“World Economic Outlook” is a twice-yearly report by the International Monetary Fund. The April 2022 edition is subtitled “War Sets Back the Global Recovery.”
The conflict in Ukraine has generated a humanitarian disaster with economic consequences that will slow down the global economy and elevate inflation. Fuel and food prices have risen significantly, for example.
According to IMF estimates, the worldwide economy will decelerate from 6.1% growth in 2021 to 3.6% in 2022 and 2023 — 0.8 and 0.2 percentage points lower than its January 2022 forecast.

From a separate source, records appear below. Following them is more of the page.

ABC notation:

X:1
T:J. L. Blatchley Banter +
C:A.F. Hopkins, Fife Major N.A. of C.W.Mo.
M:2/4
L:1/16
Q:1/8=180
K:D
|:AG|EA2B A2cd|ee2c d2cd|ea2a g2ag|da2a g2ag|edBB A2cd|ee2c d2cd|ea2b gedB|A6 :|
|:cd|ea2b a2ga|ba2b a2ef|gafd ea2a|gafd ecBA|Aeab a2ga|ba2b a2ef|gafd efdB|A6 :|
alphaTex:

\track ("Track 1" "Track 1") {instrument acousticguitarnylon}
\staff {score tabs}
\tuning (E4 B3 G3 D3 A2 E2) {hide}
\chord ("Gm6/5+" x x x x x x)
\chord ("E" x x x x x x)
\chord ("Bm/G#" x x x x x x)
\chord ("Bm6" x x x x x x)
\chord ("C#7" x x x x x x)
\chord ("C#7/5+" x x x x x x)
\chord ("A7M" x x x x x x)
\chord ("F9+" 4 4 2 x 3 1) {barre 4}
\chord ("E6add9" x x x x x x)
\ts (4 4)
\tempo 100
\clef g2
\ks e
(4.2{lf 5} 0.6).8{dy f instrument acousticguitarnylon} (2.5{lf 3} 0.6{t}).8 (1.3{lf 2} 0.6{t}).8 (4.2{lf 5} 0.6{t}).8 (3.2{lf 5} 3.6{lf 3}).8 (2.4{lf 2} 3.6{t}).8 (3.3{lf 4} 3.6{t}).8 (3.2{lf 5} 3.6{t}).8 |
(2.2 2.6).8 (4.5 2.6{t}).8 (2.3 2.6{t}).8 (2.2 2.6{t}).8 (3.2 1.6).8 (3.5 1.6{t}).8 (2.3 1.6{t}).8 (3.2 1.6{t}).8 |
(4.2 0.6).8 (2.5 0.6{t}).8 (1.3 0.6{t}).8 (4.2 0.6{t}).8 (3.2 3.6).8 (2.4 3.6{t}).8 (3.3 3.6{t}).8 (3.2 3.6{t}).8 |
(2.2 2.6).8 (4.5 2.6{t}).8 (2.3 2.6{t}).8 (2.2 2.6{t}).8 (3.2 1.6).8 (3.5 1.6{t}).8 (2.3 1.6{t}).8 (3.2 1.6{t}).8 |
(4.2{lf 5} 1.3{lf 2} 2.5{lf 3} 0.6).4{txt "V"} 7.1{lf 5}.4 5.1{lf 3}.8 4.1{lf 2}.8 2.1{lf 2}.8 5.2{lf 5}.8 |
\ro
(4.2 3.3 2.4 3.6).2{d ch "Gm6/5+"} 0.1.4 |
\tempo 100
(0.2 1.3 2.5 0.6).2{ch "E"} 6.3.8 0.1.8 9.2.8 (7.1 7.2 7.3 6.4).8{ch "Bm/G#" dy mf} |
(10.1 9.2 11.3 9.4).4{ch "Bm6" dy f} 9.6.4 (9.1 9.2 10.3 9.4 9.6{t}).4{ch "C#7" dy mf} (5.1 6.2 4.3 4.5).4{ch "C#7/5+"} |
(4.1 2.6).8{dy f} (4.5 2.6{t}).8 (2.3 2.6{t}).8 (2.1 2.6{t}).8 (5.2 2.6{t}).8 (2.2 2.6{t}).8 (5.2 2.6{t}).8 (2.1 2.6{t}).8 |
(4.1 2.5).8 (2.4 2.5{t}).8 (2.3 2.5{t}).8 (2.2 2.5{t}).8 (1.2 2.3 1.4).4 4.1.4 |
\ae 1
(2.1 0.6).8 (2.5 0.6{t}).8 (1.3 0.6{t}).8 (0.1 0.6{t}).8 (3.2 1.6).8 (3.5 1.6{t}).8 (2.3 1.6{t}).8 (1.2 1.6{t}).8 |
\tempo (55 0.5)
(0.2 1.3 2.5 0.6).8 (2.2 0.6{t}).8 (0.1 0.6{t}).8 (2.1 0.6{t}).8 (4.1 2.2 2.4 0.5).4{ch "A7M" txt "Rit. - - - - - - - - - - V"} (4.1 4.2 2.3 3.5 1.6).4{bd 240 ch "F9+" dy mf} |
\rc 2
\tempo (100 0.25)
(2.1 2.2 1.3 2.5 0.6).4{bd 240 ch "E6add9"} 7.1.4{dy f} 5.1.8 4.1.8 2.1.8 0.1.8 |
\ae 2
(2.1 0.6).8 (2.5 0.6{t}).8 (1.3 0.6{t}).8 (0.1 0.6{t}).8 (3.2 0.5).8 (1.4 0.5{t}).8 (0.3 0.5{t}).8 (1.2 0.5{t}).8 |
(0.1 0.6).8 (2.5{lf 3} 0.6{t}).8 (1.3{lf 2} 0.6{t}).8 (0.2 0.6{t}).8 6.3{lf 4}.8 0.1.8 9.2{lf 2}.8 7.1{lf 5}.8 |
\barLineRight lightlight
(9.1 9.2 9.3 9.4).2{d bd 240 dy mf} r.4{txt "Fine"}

The IMF’s inflation predictions for 2022 are 5.7% in advanced economies and 8.7% in emerging market and developing economies.
Although the IMF expects it to ease eventually, inflation could be higher in the short term for various reasons, including worsening supply-demand mismatches and commodity price hikes. Furthermore, both the war and renewed pandemic breakouts could extend supply disruptions, raising costs even more.
According to the IMF forecast, the global economy will effectively flatline this year as Europe enters a recession, China slows substantially, and U.S. financial conditions tighten. On a purchasing power parity basis, the growth of global gross domestic product is expected to be 3.6% in 2022.
Bloomberg tracks global fuel prices, including the comparison of gasoline to diesel. According to Bloomberg’s data, gasoline prices in northwest Europe have risen significantly and are now higher than diesel, a change from prior periods.